(Recorded data)
* * * * * * * * *

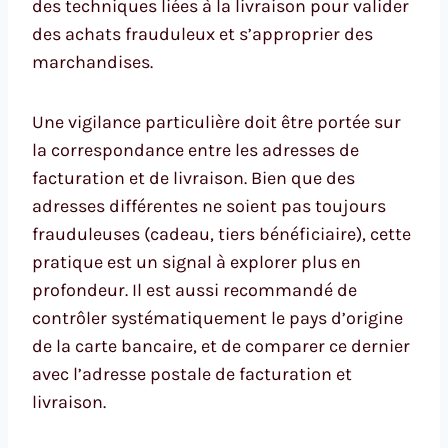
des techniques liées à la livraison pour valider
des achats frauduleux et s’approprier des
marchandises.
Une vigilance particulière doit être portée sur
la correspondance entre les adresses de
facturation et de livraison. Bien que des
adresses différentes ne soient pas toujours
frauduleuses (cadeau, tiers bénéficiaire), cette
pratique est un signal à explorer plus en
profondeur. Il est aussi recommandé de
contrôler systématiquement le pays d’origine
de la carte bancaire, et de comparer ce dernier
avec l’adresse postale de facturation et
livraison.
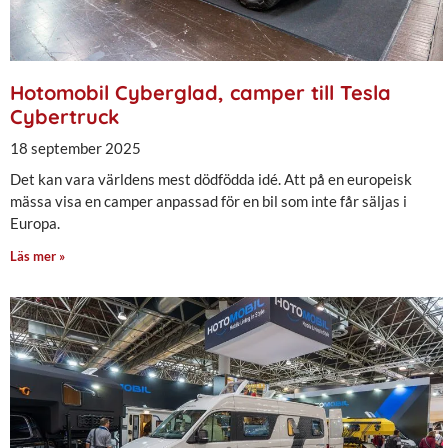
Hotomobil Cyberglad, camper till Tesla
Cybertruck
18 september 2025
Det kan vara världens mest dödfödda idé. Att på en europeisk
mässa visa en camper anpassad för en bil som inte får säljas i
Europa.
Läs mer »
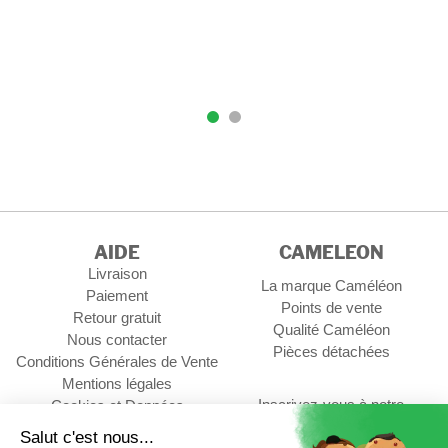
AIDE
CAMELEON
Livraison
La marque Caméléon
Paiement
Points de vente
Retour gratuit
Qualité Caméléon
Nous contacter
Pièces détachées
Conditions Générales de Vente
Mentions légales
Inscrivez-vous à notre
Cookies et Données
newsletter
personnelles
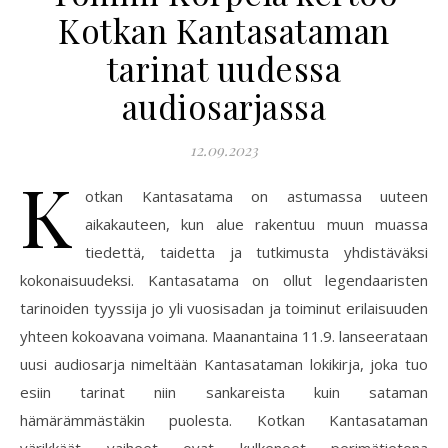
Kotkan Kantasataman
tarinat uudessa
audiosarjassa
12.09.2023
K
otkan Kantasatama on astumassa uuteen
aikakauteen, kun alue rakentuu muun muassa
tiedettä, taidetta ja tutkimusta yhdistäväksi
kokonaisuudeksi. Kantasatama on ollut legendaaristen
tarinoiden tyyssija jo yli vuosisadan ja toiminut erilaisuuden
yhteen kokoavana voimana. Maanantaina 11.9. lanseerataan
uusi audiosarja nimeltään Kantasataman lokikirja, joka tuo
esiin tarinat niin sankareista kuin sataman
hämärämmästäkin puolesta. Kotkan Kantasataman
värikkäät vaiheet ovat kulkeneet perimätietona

* * * * * * * * *

Would you repeat, exactly and with nothing added, every line from the line containing "uusi audiosarja nimeltään" through the last line of the records above?

**Exercise result**
uusi audiosarja nimeltään Kantasataman lokikirja, joka tuo
esiin tarinat niin sankareista kuin sataman
hämärämmästäkin puolesta. Kotkan Kantasataman
värikkäät vaiheet ovat kulkeneet perimätietona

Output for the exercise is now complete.